PREMIER Finance Group Ltd has sought a postponement of the publication of its interim financial results from the Reserve Bank of Zimbabwe to allow a potential shareholder to complete a due diligence examination into the financial services group.
According to insiders, Premier is expected to finalise a deal with EcoBank, a Nigerian financial services firm coming in as an investor, which would result in the dilution of the group’s shareholding.
“A grace period was sought so that the bank will incorporate all these developments,” businessdigest was told yesterday.
When reached for comment on Wednesday, Premier confirmed seeking an extension saying, “Yes this is true”.
Premier, however, said German investment house, African Development (ADC), would not abandon the bank although there would be shareholding changes.
The coming on board of Eco Bank would result in ADC’s shareholding of 54% being diluted. ADC last year acquired a 54% stake in Premier in a deal worth US$6 million.
Under the deal, ADC was to have a 45% shareholding while KMQ Enterprises, a Mauritius domiciled company, would own a 9% stake.
Of the remaining shareholding, 18% is held by a local consortium made up of investment banker, George Manyere as well as banker and chartered accountant Walter Kambwanji.
Former managing director Doug Mamvura has a 9% stake which he is said to be selling.
The balance of 18% is owned by local investors and an employee share trust.
In 2007 EcoBank made a move towards investing in the bank but the deal did not materialise.
So far 10 banks have announced their financial results.

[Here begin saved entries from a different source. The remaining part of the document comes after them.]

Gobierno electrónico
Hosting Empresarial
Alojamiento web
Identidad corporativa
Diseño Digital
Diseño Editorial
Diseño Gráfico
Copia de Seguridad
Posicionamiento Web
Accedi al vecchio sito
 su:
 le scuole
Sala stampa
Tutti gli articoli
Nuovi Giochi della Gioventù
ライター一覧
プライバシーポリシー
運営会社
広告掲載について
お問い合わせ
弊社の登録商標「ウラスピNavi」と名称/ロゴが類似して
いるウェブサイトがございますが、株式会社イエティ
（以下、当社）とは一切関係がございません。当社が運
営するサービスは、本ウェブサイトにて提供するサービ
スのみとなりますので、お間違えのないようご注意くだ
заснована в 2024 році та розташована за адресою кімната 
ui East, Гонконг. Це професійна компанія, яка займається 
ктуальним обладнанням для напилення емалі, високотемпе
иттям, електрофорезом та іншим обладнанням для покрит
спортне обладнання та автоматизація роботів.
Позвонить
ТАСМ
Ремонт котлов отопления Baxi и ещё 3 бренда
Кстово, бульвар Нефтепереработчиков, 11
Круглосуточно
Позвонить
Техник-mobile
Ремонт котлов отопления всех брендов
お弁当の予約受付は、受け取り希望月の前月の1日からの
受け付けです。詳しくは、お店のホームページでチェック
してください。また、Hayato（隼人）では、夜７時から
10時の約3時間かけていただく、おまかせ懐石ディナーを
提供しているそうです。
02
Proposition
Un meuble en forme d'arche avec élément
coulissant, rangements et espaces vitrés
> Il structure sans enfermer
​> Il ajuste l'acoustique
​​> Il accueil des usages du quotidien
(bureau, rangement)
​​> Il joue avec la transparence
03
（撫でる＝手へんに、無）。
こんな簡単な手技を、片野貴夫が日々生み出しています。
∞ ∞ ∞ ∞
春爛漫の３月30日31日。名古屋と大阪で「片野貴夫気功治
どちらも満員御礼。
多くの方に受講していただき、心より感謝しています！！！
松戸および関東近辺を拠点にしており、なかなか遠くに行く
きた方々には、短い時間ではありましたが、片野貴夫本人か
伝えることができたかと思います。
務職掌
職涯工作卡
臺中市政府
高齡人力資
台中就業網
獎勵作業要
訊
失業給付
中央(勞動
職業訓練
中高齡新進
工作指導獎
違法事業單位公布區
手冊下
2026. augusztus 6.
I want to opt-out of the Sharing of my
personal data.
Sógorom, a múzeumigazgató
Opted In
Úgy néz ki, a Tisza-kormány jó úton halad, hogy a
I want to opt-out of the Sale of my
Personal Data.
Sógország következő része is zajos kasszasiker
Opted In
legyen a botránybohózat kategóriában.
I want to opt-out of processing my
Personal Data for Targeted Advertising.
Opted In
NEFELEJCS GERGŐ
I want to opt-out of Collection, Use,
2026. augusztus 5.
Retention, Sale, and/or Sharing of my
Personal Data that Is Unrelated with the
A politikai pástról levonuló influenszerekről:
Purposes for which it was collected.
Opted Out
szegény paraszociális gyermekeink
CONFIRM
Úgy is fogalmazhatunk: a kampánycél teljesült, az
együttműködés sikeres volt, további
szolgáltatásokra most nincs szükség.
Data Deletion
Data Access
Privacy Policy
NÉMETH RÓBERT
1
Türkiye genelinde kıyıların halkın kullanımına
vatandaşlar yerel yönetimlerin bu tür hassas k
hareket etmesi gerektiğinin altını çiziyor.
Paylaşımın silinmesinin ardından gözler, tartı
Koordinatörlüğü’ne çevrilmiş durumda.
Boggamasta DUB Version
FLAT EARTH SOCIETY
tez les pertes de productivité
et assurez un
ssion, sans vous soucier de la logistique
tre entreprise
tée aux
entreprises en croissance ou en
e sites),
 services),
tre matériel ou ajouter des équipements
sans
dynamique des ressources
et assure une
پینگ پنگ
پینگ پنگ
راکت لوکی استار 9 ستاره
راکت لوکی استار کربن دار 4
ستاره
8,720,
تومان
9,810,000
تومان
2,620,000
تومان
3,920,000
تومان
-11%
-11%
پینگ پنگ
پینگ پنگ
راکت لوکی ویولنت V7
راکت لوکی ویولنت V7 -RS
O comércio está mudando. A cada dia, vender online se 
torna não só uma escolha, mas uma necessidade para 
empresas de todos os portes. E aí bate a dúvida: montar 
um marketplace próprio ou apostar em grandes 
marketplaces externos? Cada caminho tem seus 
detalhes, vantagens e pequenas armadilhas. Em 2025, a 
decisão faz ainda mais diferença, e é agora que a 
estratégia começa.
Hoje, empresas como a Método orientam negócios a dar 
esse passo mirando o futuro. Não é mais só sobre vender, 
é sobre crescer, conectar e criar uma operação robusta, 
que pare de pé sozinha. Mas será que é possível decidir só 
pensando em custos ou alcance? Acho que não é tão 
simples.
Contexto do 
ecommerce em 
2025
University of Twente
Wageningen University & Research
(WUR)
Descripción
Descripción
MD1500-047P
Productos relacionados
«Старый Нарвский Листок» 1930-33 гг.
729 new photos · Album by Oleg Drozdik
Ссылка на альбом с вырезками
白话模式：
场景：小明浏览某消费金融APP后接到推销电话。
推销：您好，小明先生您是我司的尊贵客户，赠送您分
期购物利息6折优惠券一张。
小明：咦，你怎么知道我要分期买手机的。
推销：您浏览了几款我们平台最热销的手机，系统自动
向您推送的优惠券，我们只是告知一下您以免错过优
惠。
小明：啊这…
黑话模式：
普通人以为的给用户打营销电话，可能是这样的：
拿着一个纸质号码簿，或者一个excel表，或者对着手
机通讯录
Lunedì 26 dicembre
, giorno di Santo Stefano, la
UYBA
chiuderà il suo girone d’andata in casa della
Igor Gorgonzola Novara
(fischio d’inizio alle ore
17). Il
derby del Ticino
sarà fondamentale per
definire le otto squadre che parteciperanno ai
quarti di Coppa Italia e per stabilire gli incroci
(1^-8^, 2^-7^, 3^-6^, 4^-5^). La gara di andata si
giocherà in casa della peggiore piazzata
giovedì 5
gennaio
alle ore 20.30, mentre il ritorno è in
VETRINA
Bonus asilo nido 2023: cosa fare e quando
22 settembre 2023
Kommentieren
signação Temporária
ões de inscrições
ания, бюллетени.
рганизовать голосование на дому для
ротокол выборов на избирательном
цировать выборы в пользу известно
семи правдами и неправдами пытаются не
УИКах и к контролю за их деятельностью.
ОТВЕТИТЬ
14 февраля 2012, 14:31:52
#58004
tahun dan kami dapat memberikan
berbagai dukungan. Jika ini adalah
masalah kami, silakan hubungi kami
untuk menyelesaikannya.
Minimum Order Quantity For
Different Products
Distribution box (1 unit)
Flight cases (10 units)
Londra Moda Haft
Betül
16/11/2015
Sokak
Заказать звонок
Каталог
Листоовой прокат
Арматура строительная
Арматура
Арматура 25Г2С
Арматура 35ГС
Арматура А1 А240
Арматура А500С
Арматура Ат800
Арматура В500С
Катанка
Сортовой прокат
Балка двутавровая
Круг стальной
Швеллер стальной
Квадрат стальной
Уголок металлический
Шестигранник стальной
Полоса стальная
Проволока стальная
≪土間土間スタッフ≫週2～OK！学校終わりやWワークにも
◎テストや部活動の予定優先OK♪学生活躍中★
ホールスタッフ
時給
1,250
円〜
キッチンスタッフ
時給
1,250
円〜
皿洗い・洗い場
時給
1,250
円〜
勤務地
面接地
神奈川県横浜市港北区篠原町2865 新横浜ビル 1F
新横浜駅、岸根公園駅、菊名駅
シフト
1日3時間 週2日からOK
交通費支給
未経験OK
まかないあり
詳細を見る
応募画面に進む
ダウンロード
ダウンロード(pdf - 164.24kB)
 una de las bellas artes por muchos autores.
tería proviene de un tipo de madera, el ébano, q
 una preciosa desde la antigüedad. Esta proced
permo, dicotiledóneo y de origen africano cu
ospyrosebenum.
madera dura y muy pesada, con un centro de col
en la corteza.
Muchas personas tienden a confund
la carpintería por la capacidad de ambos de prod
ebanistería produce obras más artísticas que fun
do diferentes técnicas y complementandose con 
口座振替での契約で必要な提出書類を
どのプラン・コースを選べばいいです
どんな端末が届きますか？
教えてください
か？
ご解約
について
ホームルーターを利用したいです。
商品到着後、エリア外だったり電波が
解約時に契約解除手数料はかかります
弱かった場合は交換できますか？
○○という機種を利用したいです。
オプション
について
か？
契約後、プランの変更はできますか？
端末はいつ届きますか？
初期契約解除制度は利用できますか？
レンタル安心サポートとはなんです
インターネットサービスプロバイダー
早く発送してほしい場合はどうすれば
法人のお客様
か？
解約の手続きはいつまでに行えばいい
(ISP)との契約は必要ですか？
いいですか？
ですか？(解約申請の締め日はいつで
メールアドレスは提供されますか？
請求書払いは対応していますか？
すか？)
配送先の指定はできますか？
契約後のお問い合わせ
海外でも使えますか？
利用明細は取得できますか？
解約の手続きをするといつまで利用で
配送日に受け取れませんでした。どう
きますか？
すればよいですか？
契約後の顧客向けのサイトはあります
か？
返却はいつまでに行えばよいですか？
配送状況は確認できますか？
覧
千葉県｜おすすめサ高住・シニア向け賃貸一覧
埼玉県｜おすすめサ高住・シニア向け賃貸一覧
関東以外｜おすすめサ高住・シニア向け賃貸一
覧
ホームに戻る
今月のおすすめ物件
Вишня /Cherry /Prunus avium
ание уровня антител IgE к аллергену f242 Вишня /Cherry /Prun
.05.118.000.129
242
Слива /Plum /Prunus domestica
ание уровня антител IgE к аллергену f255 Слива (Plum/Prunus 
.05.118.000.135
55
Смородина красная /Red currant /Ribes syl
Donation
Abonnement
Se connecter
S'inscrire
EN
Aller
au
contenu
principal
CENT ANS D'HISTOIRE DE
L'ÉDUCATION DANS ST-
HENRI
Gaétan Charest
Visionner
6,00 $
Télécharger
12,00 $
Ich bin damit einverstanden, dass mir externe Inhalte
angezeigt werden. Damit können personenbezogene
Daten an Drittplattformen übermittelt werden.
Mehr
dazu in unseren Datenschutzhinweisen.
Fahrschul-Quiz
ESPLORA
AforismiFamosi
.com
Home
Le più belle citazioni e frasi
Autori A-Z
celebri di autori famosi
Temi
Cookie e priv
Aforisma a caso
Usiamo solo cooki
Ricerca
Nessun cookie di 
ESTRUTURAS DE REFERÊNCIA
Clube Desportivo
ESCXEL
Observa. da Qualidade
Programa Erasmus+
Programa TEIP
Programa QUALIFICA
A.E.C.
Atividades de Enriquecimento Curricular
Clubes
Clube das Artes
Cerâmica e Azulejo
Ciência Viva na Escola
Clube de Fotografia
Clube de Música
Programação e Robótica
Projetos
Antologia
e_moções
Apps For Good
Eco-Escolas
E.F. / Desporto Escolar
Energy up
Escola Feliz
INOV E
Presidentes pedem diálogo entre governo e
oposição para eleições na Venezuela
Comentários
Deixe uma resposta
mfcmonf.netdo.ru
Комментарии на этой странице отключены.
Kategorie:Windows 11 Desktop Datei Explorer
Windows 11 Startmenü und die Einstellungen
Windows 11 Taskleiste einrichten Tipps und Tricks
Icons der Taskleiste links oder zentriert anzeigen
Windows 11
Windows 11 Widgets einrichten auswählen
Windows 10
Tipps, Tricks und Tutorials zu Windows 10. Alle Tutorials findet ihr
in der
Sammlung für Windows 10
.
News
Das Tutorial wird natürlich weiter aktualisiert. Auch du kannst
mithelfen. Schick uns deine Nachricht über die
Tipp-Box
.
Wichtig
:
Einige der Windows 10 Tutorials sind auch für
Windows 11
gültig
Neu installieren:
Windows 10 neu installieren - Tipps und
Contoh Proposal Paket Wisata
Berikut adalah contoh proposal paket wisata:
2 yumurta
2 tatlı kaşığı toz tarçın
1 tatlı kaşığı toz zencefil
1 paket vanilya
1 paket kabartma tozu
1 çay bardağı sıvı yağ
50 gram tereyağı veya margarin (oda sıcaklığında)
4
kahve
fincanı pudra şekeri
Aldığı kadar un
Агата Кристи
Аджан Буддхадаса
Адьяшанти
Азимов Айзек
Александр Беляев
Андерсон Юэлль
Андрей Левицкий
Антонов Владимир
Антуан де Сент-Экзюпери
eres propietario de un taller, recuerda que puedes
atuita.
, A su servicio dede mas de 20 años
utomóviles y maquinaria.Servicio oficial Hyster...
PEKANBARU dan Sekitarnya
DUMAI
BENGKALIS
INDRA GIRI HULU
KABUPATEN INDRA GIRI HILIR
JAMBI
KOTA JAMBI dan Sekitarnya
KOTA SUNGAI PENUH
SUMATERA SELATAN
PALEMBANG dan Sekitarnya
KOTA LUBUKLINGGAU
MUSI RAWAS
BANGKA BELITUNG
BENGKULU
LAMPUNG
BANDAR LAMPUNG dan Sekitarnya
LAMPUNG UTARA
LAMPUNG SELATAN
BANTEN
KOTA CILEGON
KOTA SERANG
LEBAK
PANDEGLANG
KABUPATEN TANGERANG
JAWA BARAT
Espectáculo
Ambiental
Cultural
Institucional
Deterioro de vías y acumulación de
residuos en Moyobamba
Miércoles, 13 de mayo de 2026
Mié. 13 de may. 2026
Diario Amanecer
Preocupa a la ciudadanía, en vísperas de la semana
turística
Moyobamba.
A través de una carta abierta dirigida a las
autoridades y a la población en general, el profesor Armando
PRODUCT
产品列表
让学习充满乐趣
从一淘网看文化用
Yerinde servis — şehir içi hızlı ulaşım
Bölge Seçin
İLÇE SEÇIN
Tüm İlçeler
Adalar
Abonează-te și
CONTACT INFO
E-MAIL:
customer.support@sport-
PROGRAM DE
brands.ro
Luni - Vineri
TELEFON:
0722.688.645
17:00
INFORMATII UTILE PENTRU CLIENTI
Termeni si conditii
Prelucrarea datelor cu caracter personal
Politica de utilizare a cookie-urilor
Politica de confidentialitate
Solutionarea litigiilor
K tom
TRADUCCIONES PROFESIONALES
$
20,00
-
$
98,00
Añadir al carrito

BancABC recorded a profit after tax of US$911 000 against US$286 000 achieved during the same period last year. CBZ Bank reported a US$9,8 million profit from US$3,3 million in the comparative period. FBC Bank posted a US$694 093 profit from US$557 526 profit recorded last year.
Kingdom reported a US$1,2 million profit after tax from a loss of US$109 483, MBCA Bank suffered a loss of US$4,424 million from another loss of US$812 160.
Metropolitan Bank achieved a profit after tax of US$1,1 million from US$1,2 million.
NMB Bank recorded a loss of US$1,8 million from US$1,6 million.
POSB’s profit after tax was US$1,6 million from a loss of US$796 469, Stanbic Bank profited US$2,1 million from US$348 000.
Barclays Bank Zimbabwe’s profit was US$611 000 from US$661 000.
TN Bank and Standard Chartered yesterday said they would be announcing their results soon.
Zimbabwe Allied Banking Group (ZABG) also said they were finalising their accounts.
In March this year, Premier embarked on a restructuring exercise that resulted in the retrenchment of 25% of its staff.
The retrenchment packages included three months’ notice pay, cash in lieu of leave days, one month’s salary, relocation allowance, a month and a half salary for every year worked, three months’ severance pay, 75% of value of motor vehicle, three months’ medical aid and funeral cover, fuel allowance for one month and pension refund based on pension rules.
The bank also closed down its Belgravia and Avondale branches, re-positioning itself to become a corporate and investment bank.